Update CI and toolstate docs.

ehuss · Mark-Simulacrum · commit adda1cb45a64 · 2022-10-25T22:32:21.000-04:00
diff --git a/src/infra/docs/rustc-ci.md b/src/infra/docs/rustc-ci.md
@@ -2,7 +2,7 @@
 
 ## Which jobs we run
 
-The `rust-lang/rust` repository uses Azure Pipelines to test [all the other
+The `rust-lang/rust` repository uses GitHub Actions to test [all the other
 platforms][platforms] we support. We currently have two kinds of jobs running
 for each commit we want to merge to master:
 
@@ -26,14 +26,14 @@ platform’s custom Docker container. This has a lot of advantages for us:
   underlying image (switching from the trusty image to xenial was painless for
   us).
 - We can use ancient build environments to ensure maximum binary compatibility,
-  for example [using CentOS 5][dist-x86_64-linux] on our Linux builders.
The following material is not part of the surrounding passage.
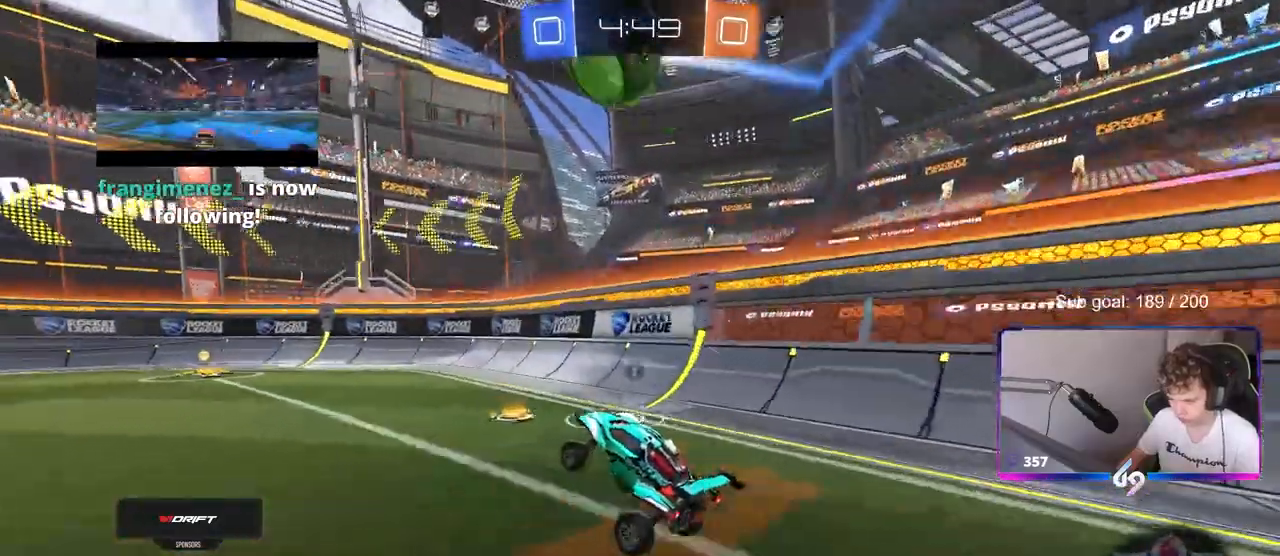
{"keys": ["d", "w"], "mouse": ["left"], "mouse_move": "still", "events": [[67, "mouse_right", "down"], [167, "a", "down"], [167, "mouse_left", "down"], [167, "mouse_right", "up"], [200, "space", "down"], [350, "space", "up"], [400, "a", "up"], [483, "d", "down"]]}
+  for example [using CentOS 7][dist-x86_64-linux] on our Linux builders.
 - We can avoid reinstalling tools (like QEMU or the Android emulator) every
   time thanks to Docker image caching.
 - Users can run the same tests in the same environment locally by just running
   `src/ci/docker/run.sh image-name`, which is awesome to debug failures.
 
 We also run tests for less common architectures (mainly Tier 2 and Tier 3
-platforms) on Azure Pipelines. Since those platforms are not x86 we either run
+platforms) in CI. Since those platforms are not x86 we either run
 everything inside QEMU or just cross-compile if we don’t want to run the tests
 for that platform.
 
@@ -63,10 +63,10 @@ Since the merge commit is based on the latest master and only one can be tested
 at the same time, when the results are green master is fast-forwarded to that
 merge commit.
 
-Unfortunately testing a single PR at the time, combined with our long CI (~3.5
+Unfortunately testing a single PR at the time, combined with our long CI (~3
 hours for a full run), means we can’t merge too many PRs in a single day, and a
 single failure greatly impacts our throughput for the day. The maximum number
-of PRs we can merge in a day is 7.
+of PRs we can merge in a day is around 8.
 
 [bors]: https://github.com/bors
 [homu]: https://github.com/rust-lang/homu
@@ -96,31 +96,26 @@ same time, even if there is a normal PR in progress.
 
 ## Which branches we test
 
-Our builders are defined in `src/ci/azure-pipelines/`, and they depend on the
-branch used for the build. Each job is configured in one of the top `.yml`
-files.
+Our builders are defined in [`src/ci/github-actions/ci.yml`].
+
+[`src/ci/github-actions/ci.yml`]: https://github.com/rust-lang/rust/blob/master/src/ci/github-actions/ci.yml
 
 ### PR builds
 
 All the commits pushed in a PR run a limited set of tests: a job containing a
 bunch of lints plus a cross-compile check build to Windows mingw (without
-producing any artifacts) and the `x86_64-gnu-llvm-6.0` non-dist builder. Those
+producing any artifacts) and the `x86_64-gnu-llvm-13` non-dist builder. Those
 two builders are enough to catch most of the common errors introduced in a PR,
 but they don’t cover other platforms at all. Unfortunately it would take too
 many resources to run the full test suite for each commit on every PR.
 
-Additionally, if the PR changes submodules the `x86_64-gnu-tools` non-dist
+Additionally, if the PR changes certain tools, the `x86_64-gnu-tools` non-dist
 builder is run.
 
 ### The `try` branch
 
-On the main rust repo try builds produce just a Linux toolchain. Builds on
-those branches run a job containing the lint builder and both the dist and
-non-dist builders for `linux-x86_64`. Usually we don’t need `try` builds for
-other platforms, but on the rare cases when this is needed we just add a
-temporary commit that changes the `src/ci/azure-pipelines/try.yml` file to
-enable the builders we need on that platform (disabling Linux to avoid wasting
-CI resources).
+On the main rust repo, `try` builds produce just a Linux toolchain using the
+`dist-x86_64-linux` image.
 
 ### The `auto` branch
 
@@ -138,23 +133,19 @@ below).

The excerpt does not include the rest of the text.